Nebraska, Whitmore's second novel, was published a few months before Someone Was Here. It's a strange little book. This time we have a first-person narrator, but his voice is not the author's: a twelve-year-old Nebraskan named Craig McMullen, who has been run over by a truck and lost a leg. It would be going too far to say that his family is in trouble; rather, they are classically 1950s' lumpen-Midwestern. Dad is a handsome drunken Irish redhead, violent when present, but mostly absent. Mama works at "Monkey Wards", her body swelling from the ankles up. Grandpa, an old railroad man, lives with Grandma in a ramshackle house he built himself, one room at a time. Sister Betty becomes a cheerleader, sister Dolores grows up too fast. Uncle Wayne, Mama's baby brother, comes home after his discharge from the Navy, waiting for a call from his friend the Chief; the two of them plan to open a garage in California as soon as they can get the money together.

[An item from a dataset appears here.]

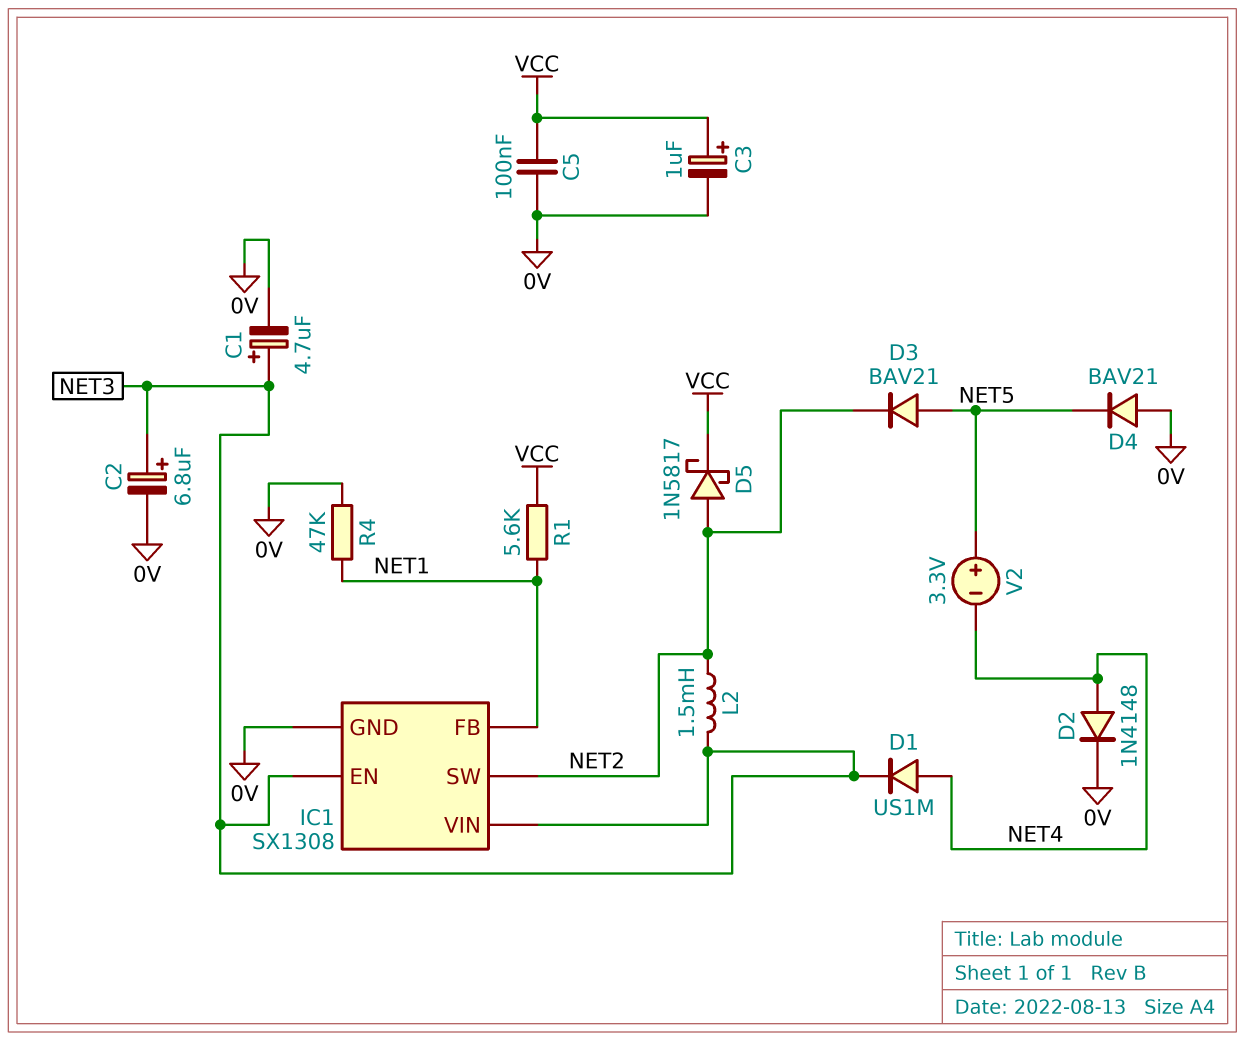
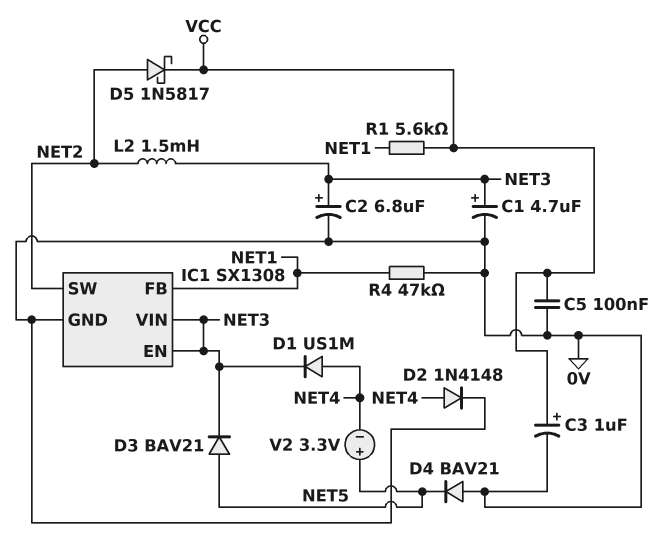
D3: diode BAV21 (A NET5, K NET2) -> diode BAV21 (A NET5, K NET3)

But there are delays, punctuated by mysterious long-distance phone calls from the Chief, and Wayne stays on. Coming home one night after a drinking bout, he helps the convalescent Craig change his sweat-soaked pajamas, and briefly touches the boy's scrotum. A few weeks later the highway patrol brings Wayne home, though without arresting him. Not surprisingly to a gay reader with any knowledge of the period, it turns out that Wayne was discharged dishonorably from the Navy for homosexuality; that the Chief, his lover, has rejected him out of guilt; and that Wayne has been cruising the rest stops. After Craig has been manipulated into claiming that Wayne "interfered with" him, Wayne is committed to a mental hospital for electroshock. Craig is sent to live with his grandparents. His father, who has been living in Denver and has given up booze for Jesus, suddenly appears and kidnaps him, but Craig escapes. His father then returns to Denver and blows out his own brains with a shotgun.

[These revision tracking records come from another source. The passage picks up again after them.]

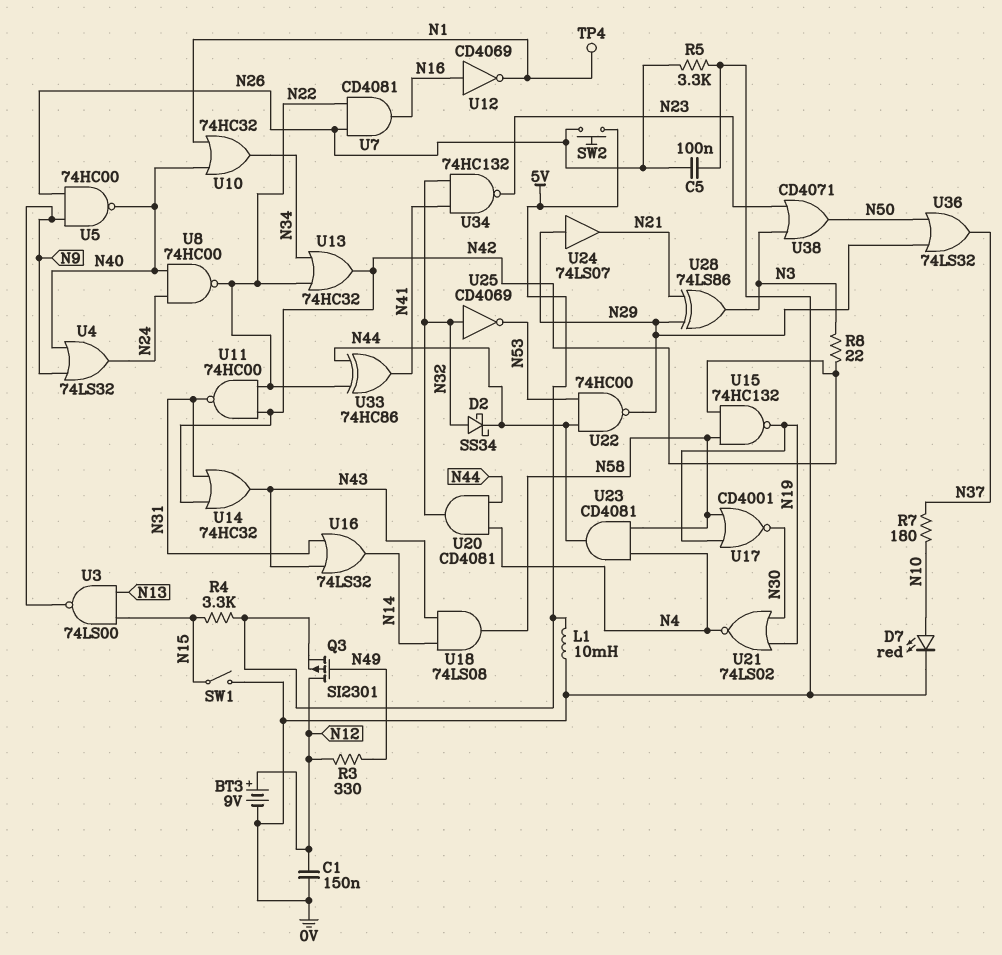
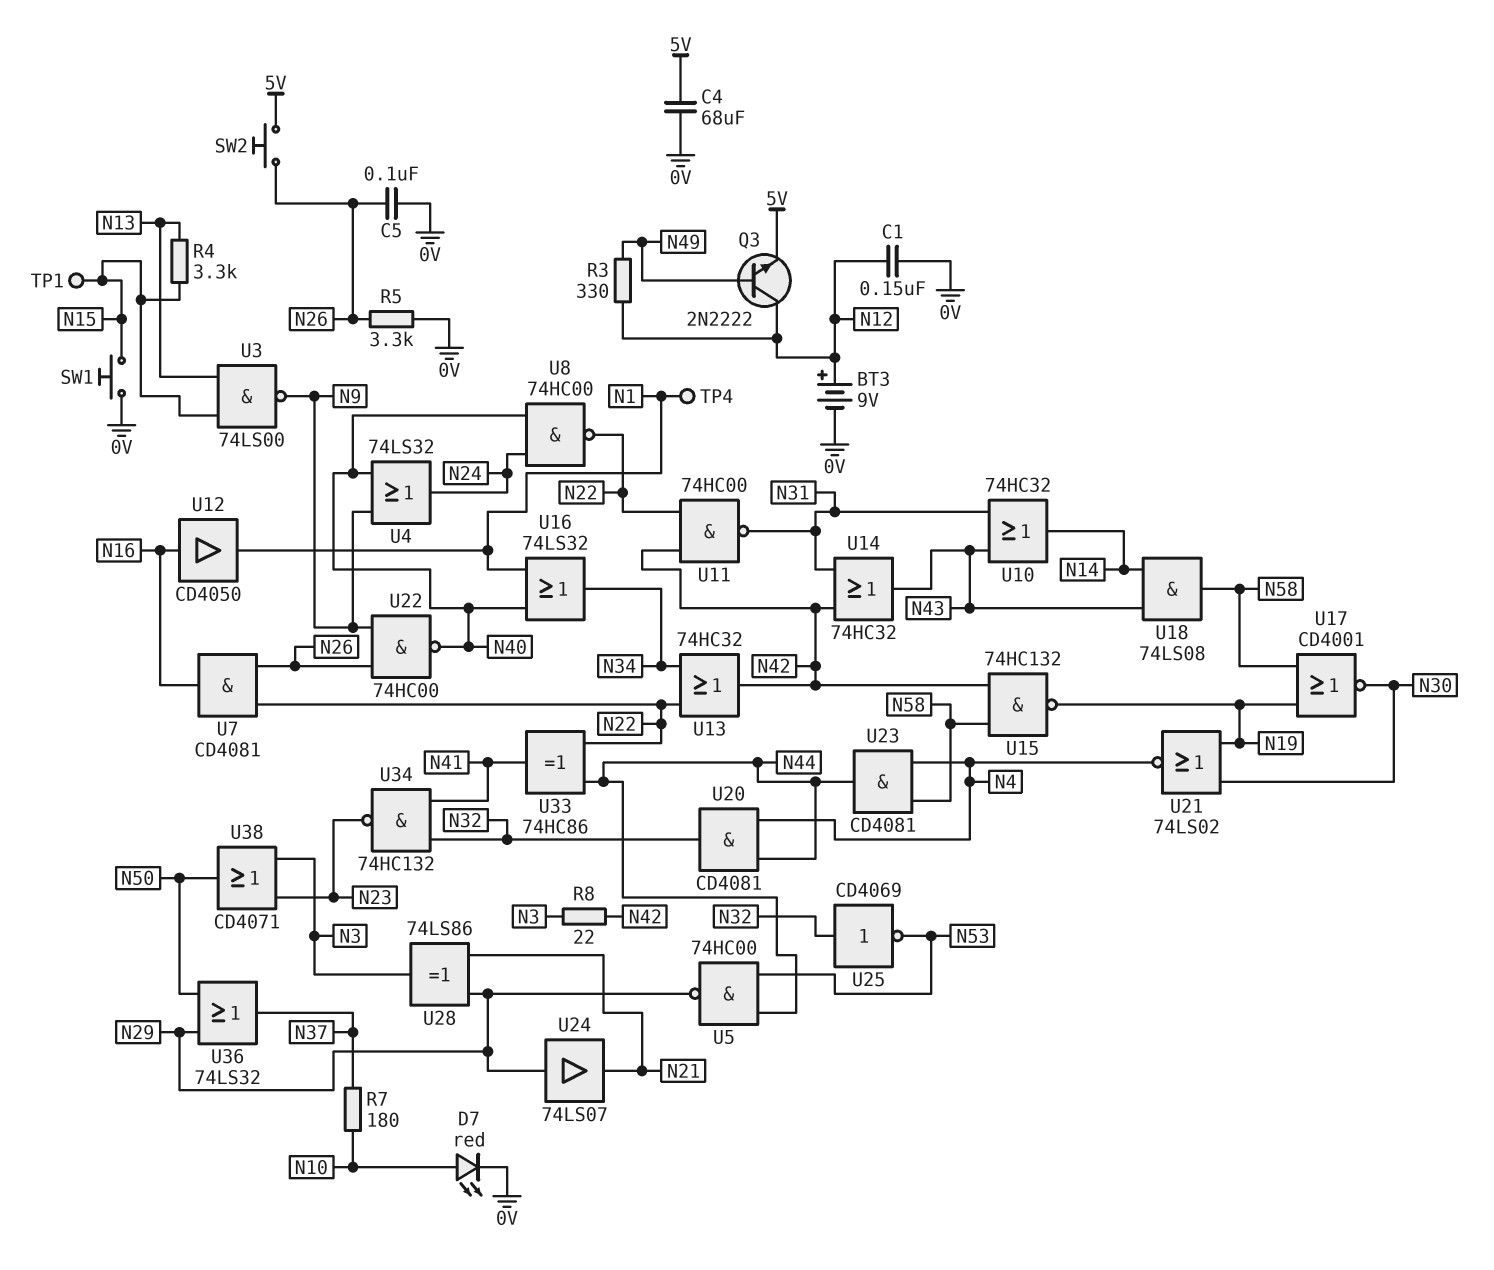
C4: none -> 68uF (0V, 5V)
D2: schottky SS34 (A N32, K N44) -> none
L1: 10mH (0V, 5V) -> none
Q3: PMOS SI2301 (G N49, D N12, S 5V) -> NPN 2N2222 (B N49, C N12, E 5V)
R4: 3.3k (5V, N15) -> 3.3k (N13, N15)
SW1: switch (0V, N15) -> button (0V, N15)
TP1: none -> test point (N15)
U5: NAND 74HC00 (in N9, in N26, out N40) -> NAND 74HC00 (in N44, in N53, out N29)
U10: OR 74HC32 (in N1, in N40, out N34) -> OR 74HC32 (in N31, in N43, out N14)
U12: NOT CD4069 (in N16, out N1) -> buffer CD4050 (in N16, out N1)
U16: OR 74LS32 (in N31, in N43, out N14) -> OR 74LS32 (in N1, in N40, out N34)
U22: NAND 74HC00 (in N44, in N53, out N29) -> NAND 74HC00 (in N9, in N26, out N40)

Twelve years pass. After Grandma's funeral, Craig goes to California to pick up Uncle Wayne's trail, hoping to understand what happened to him. He finds him living with the Chief, handsome and well-preserved, but regressed emotionally to pubescence -- to Craig's pubescence, in fact.

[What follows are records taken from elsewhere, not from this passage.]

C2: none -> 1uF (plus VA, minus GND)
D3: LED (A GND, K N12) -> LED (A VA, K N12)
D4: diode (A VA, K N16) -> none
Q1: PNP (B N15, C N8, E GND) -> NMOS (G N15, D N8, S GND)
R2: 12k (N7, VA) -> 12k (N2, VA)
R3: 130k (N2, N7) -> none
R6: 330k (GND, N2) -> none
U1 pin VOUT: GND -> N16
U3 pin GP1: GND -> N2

Nebraska reminded me somewhat of Alice Walker's The Color Purple, with its attempt to make a kind of poetry out of demotic speech, its merciless depiction of bigotry, cruelty, and madness. But Whitmore isn't interested in the kind of lyricism Walker achieved, nor does he offer more than a hint of her hopeful vision of redeeming love; in this he more resembles Raymond Carver, the poet and short-story writer who wrote stark, painful tales of human isolation. Imagine a cross between the two, then: more vivid than Carver's bleached-out, gray-scale snapshots, less optimistic than Walker's tormented but loving epic, but with all their power and then some. I hope Whitmore is as much a survivor as Craig, because I think he has important books in him, and these two are just a taste of what he could give.